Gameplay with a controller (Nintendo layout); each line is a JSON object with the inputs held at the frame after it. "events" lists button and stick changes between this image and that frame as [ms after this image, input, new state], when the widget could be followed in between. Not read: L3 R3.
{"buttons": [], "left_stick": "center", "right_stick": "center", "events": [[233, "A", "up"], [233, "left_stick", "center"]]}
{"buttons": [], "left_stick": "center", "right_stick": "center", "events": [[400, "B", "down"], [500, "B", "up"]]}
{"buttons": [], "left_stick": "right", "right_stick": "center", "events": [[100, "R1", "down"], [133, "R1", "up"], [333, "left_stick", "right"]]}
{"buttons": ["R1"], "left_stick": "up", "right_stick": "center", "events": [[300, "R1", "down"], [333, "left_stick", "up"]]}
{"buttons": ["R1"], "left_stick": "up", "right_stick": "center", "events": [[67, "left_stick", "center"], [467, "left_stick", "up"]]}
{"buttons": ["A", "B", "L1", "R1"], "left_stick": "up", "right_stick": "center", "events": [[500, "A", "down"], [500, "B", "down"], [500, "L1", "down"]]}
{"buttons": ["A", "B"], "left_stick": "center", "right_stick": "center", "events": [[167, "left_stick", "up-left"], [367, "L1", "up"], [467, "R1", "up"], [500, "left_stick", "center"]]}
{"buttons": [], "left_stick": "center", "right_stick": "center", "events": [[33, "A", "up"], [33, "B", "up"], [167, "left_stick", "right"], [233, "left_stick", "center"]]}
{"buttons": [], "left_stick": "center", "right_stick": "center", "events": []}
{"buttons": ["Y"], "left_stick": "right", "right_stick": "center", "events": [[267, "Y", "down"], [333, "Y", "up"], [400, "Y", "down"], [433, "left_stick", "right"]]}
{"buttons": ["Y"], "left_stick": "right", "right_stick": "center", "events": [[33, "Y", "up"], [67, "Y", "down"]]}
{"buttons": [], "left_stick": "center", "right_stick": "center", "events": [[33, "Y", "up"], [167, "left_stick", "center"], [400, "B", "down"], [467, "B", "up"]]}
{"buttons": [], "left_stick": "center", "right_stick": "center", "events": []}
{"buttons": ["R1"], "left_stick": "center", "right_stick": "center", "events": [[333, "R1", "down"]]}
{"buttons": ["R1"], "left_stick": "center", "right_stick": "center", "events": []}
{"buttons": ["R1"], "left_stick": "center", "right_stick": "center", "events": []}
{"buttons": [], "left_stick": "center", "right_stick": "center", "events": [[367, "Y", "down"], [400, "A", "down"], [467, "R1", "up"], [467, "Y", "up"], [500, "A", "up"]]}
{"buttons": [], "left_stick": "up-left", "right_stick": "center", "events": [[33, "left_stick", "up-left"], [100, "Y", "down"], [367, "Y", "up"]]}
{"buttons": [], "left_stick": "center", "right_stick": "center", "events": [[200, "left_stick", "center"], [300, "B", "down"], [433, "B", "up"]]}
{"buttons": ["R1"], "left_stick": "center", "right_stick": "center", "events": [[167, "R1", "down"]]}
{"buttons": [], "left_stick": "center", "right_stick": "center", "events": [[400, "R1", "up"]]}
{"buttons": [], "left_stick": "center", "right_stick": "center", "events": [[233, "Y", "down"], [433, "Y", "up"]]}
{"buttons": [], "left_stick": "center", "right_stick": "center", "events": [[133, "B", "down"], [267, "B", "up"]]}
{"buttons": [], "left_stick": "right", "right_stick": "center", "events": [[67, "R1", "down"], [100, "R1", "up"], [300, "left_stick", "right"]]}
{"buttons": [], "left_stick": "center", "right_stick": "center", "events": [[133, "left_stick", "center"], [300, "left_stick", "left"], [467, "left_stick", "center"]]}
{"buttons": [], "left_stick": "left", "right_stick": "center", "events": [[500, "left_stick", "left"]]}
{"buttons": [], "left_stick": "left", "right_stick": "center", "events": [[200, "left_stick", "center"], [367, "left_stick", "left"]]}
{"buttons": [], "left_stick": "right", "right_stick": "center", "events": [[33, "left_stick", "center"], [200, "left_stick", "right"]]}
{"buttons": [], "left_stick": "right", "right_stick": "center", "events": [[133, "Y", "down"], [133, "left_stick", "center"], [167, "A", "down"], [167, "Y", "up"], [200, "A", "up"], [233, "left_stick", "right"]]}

==========

### Your assignment
Using the listing above, write every line out again exactly.

### Written response
Gameplay with a controller (Nintendo layout); each line is a JSON object with the inputs held at the frame after it. "events" lists button and stick changes between this image and that frame as [ms after this image, input, new state], when the widget could be followed in between. Not read: L3 R3.
{"buttons": [], "left_stick": "center", "right_stick": "center", "events": [[233, "A", "up"], [233, "left_stick", "center"]]}
{"buttons": [], "left_stick": "center", "right_stick": "center", "events": [[400, "B", "down"], [500, "B", "up"]]}
{"buttons": [], "left_stick": "right", "right_stick": "center", "events": [[100, "R1", "down"], [133, "R1", "up"], [333, "left_stick", "right"]]}
{"buttons": ["R1"], "left_stick": "up", "right_stick": "center", "events": [[300, "R1", "down"], [333, "left_stick", "up"]]}
{"buttons": ["R1"], "left_stick": "up", "right_stick": "center", "events": [[67, "left_stick", "center"], [467, "left_stick", "up"]]}
{"buttons": ["A", "B", "L1", "R1"], "left_stick": "up", "right_stick": "center", "events": [[500, "A", "down"], [500, "B", "down"], [500, "L1", "down"]]}
{"buttons": ["A", "B"], "left_stick": "center", "right_stick": "center", "events": [[167, "left_stick", "up-left"], [367, "L1", "up"], [467, "R1", "up"], [500, "left_stick", "center"]]}
{"buttons": [], "left_stick": "center", "right_stick": "center", "events": [[33, "A", "up"], [33, "B", "up"], [167, "left_stick", "right"], [233, "left_stick", "center"]]}
{"buttons": [], "left_stick": "center", "right_stick": "center", "events": []}
{"buttons": ["Y"], "left_stick": "right", "right_stick": "center", "events": [[267, "Y", "down"], [333, "Y", "up"], [400, "Y", "down"], [433, "left_stick", "right"]]}
{"buttons": ["Y"], "left_stick": "right", "right_stick": "center", "events": [[33, "Y", "up"], [67, "Y", "down"]]}
{"buttons": [], "left_stick": "center", "right_stick": "center", "events": [[33, "Y", "up"], [167, "left_stick", "center"], [400, "B", "down"], [467, "B", "up"]]}
{"buttons": [], "left_stick": "center", "right_stick": "center", "events": []}
{"buttons": ["R1"], "left_stick": "center", "right_stick": "center", "events": [[333, "R1", "down"]]}
{"buttons": ["R1"], "left_stick": "center", "right_stick": "center", "events": []}
{"buttons": ["R1"], "left_stick": "center", "right_stick": "center", "events": []}
{"buttons": [], "left_stick": "center", "right_stick": "center", "events": [[367, "Y", "down"], [400, "A", "down"], [467, "R1", "up"], [467, "Y", "up"], [500, "A", "up"]]}
{"buttons": [], "left_stick": "up-left", "right_stick": "center", "events": [[33, "left_stick", "up-left"], [100, "Y", "down"], [367, "Y", "up"]]}
{"buttons": [], "left_stick": "center", "right_stick": "center", "events": [[200, "left_stick", "center"], [300, "B", "down"], [433, "B", "up"]]}
{"buttons": ["R1"], "left_stick": "center", "right_stick": "center", "events": [[167, "R1", "down"]]}
{"buttons": [], "left_stick": "center", "right_stick": "center", "events": [[400, "R1", "up"]]}
{"buttons": [], "left_stick": "center", "right_stick": "center", "events": [[233, "Y", "down"], [433, "Y", "up"]]}
{"buttons": [], "left_stick": "center", "right_stick": "center", "events": [[133, "B", "down"], [267, "B", "up"]]}
{"buttons": [], "left_stick": "right", "right_stick": "center", "events": [[67, "R1", "down"], [100, "R1", "up"], [300, "left_stick", "right"]]}
{"buttons": [], "left_stick": "center", "right_stick": "center", "events": [[133, "left_stick", "center"], [300, "left_stick", "left"], [467, "left_stick", "center"]]}
{"buttons": [], "left_stick": "left", "right_stick": "center", "events": [[500, "left_stick", "left"]]}
{"buttons": [], "left_stick": "left", "right_stick": "center", "events": [[200, "left_stick", "center"], [367, "left_stick", "left"]]}
{"buttons": [], "left_stick": "right", "right_stick": "center", "events": [[33, "left_stick", "center"], [200, "left_stick", "right"]]}
{"buttons": [], "left_stick": "right", "right_stick": "center", "events": [[133, "Y", "down"], [133, "left_stick", "center"], [167, "A", "down"], [167, "Y", "up"], [200, "A", "up"], [233, "left_stick", "right"]]}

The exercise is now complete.